Extract to read
**********
Signal Raised in tcmalloc (fetchfromspans method)

GoogleCodeExporter commented 9 years ago

What steps will reproduce the problem?
We couldn't reproduce the problem in our environment too. It is happening
randomly.

What is the expected output? What do you see instead?
No signal to be raised from tcmalloc.

What version of the product are you using? On what operating system?
1.2
SUSE Linux x86_64

Please provide any additional information below.
Our application is MULTI-THREADED.
We have signal handlers for each thread and randomly encountering SIGNAL
handler get called from tcmalloc.
Here is the stack trace.

#0  0x00002b577199c221 in nanosleep () from /lib64/libpthread.so.0
#1  0x0000000000a1b03f in SpinLock::SlowLock ()
#2  0x0000000000a0f81d in tcmalloc::CentralFreeList::RemoveRange ()
#3  0x0000000000a12356 in tcmalloc::ThreadCache::FetchFromCentralCache ()
#4  0x0000000000a1b866 in (anonymous namespace)::cpp_alloc ()
#5  0x0000000000a8a5d8 in operator new ()
#6  0x00002b5771f67ad1 in std::string::_Rep::_S_create ()
#7  0x00002b5771f685d5 in fmod () from /usr/lib64/libstdc++.so.6
#8  0x00002b5771f68782 in std::basic_string<char, std::char_traits<char>,
std::allocator<char> >::basic_string () from /usr/lib64/libstdc++.so.6
#9  0x000000000053ab52 in GLOBALSIGHANDLER()
#10 <signal handler called>
#11 0x0000000000a0f370 in tcmalloc::CentralFreeList::FetchFromSpans ()
#12 0x0000000000a0f767 in tcmalloc::CentralFreeList::RemoveRange ()
#13 0x0000000000a12356 in tcmalloc::ThreadCache::FetchFromCentralCache ()
#14 0x0000000000a1b866 in (anonymous namespace)::cpp_alloc ()
#15 0x0000000000a8a5d8 in operator new ()

We try to save the stack trace in the signal handler by executing 'gstack
<process-id>'. The application is hanging inside the signal handler. 

The hang is obvious to us, because if TCMALLOC raised a signal and in
signal handler we again allocate little memory using TCMALLOC will always hang.
**********
Source data
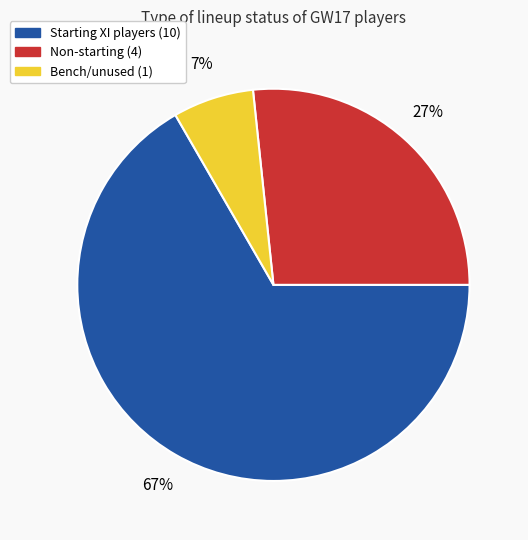

To the nearest percent, what is the average slice percentage?

33%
**********
Work request 1
In the tcmalloc bug report, what operating system is the application running on?
Work request 2
From the tcmalloc bug report, extract the passage from "#10 <signal handler" to "#15 0x0000000000a8a5d8 in operator new ()".
The material has no connection to the tcmalloc bug report.

Answer 1
SUSE Linux x86_64.

Answer 2
#10 <signal handler called>
#11 0x0000000000a0f370 in tcmalloc::CentralFreeList::FetchFromSpans ()
#12 0x0000000000a0f767 in tcmalloc::CentralFreeList::RemoveRange ()
#13 0x0000000000a12356 in tcmalloc::ThreadCache::FetchFromCentralCache ()
#14 0x0000000000a1b866 in (anonymous namespace)::cpp_alloc ()
#15 0x0000000000a8a5d8 in operator new ()